現れるなりぎゃーすかぎゃーすかと煩いのは、言うまでもなく花梨、修平、蓮二の三人。
あんまりにいつも通りのテンションに、思わず肩の力が抜けた。
『カリーンッ』
「きゃーメイリー!」
嬉しそうに駆け寄ったメイリーに気付き、花梨は持っていた荷物という荷物をすべて修平と蓮二に押し付け、二人はひしと抱き合った。

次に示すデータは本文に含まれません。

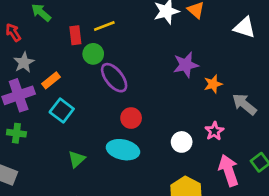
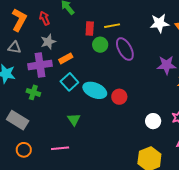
purple ellipse: (114, 78) -> (125, 49), moved
cyan ellipse: (123, 150) -> (95, 90), moved
green triangle: (77, 159) -> (74, 119), turned -32

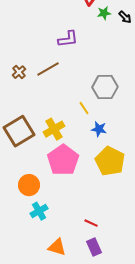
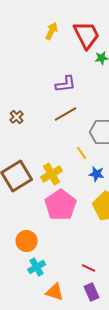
brown line: (48, 69) -> (66, 114), moved
orange circle: (29, 185) -> (27, 241), moved
cyan cross: (39, 211) -> (37, 267), moved

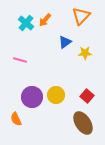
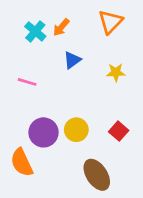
blue triangle: (65, 42) -> (72, 60), moved
orange semicircle: (16, 119) -> (22, 163), size x1.5
brown ellipse: (83, 123) -> (97, 175), moved

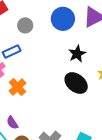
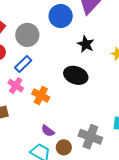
gray circle: (25, 25) -> (27, 35), size x1.5
black ellipse: (76, 83) -> (76, 75), moved

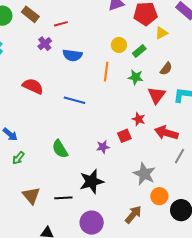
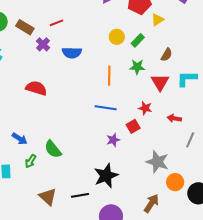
brown rectangle: (30, 14) -> (25, 27), moved
orange line: (106, 72) -> (109, 76), moved
blue line: (75, 100) -> (106, 108), moved
red arrow: (166, 133) -> (174, 118), size x0.6
green semicircle: (60, 149) -> (53, 149), moved

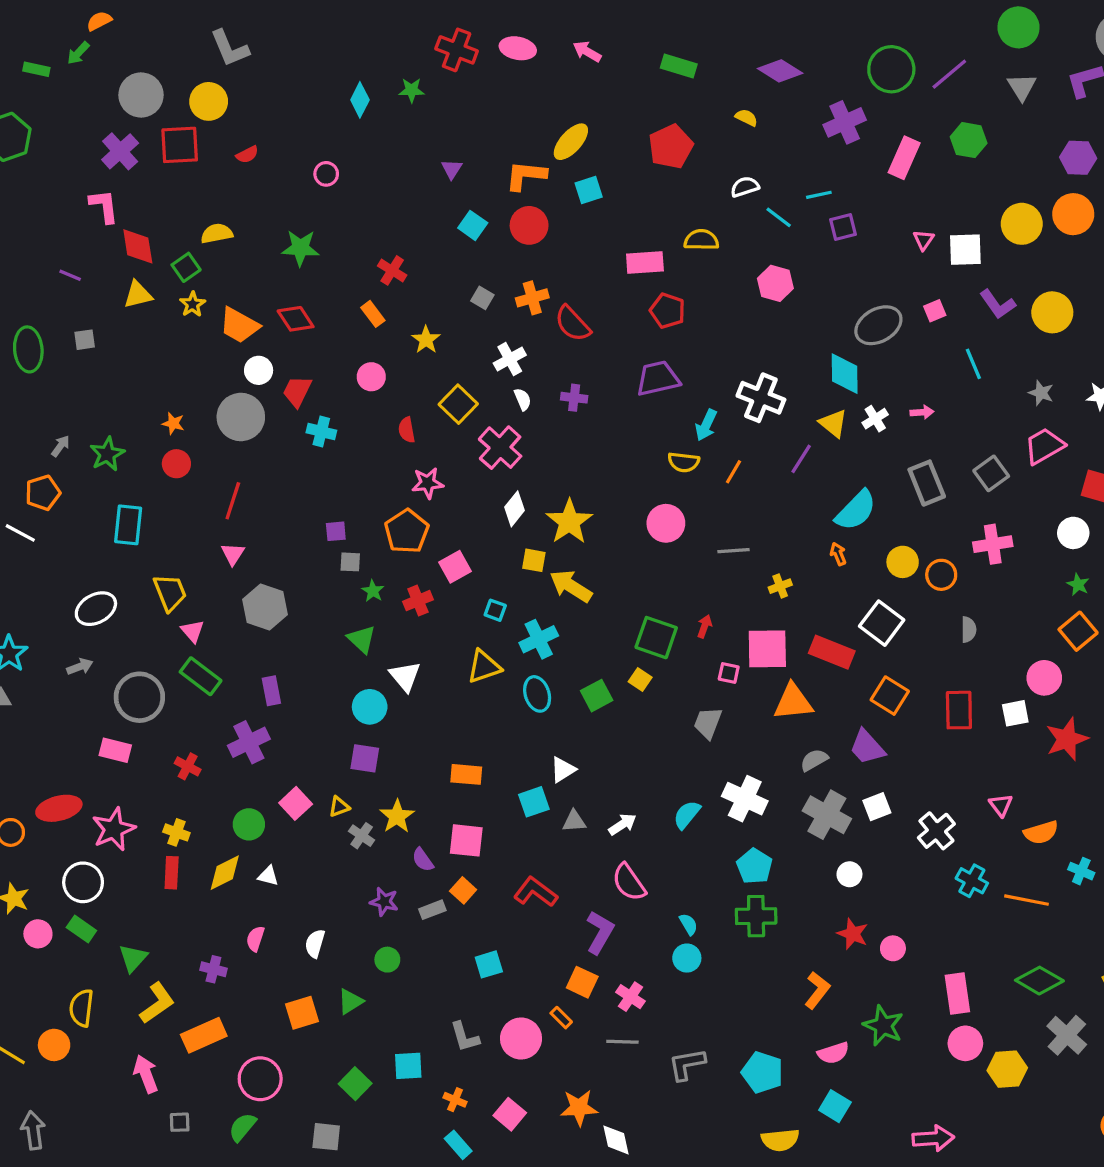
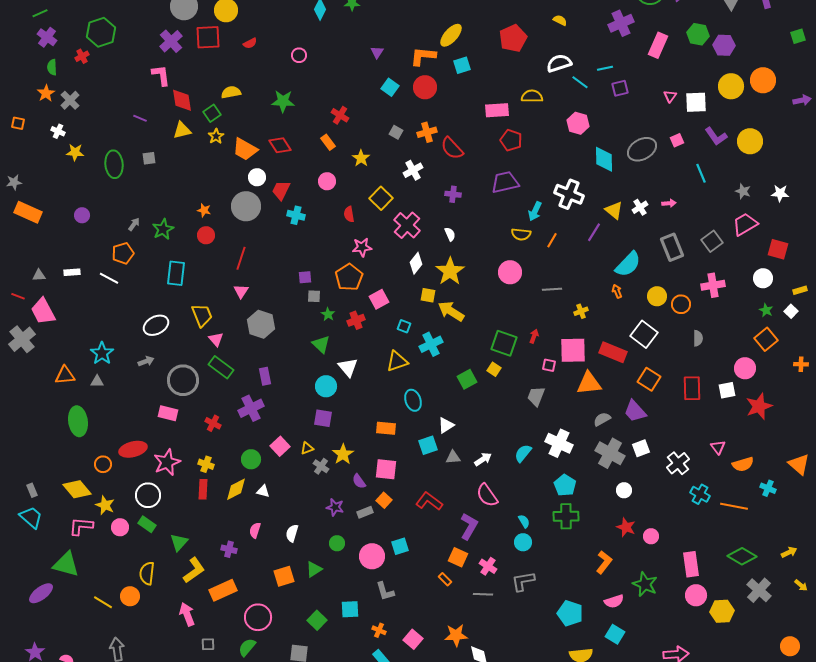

『なによー、今日着くならそう言ってくれればよかったのに!』
『ごめんごめん、忘れてたのよ。なんせ空港出た直後だったから、急いでてね』
英語での会話ならできるようになった花梨は、メイリーとそう会話をした。
どうもメイリーは知っていたらしいな。こいつらが来ることを。
『メイリー、もしかしてさっき言ってたのって…』
『そおよ。カリン達が来るっていうから、マヒロに知らせようと思ったの』
ハディの問いにけろっと答えるメイリー。
一気に場の空気は明るく和んだが、蓮二の一言でことどとく元通りに戻った。
「楓は?」
『……』
『……』
『……』
…今あえて言葉を付けるとするならば。
しーん…とかいう、あの言葉がぴったりなんじゃなかろうか。
『あー……その部屋に…』
アッシュがとても気まずそうに言い、病室を指差した。
その様子でなにか感じ取ったのか、蓮二は再び口を開いた……が、言葉が紡がれることはなかった。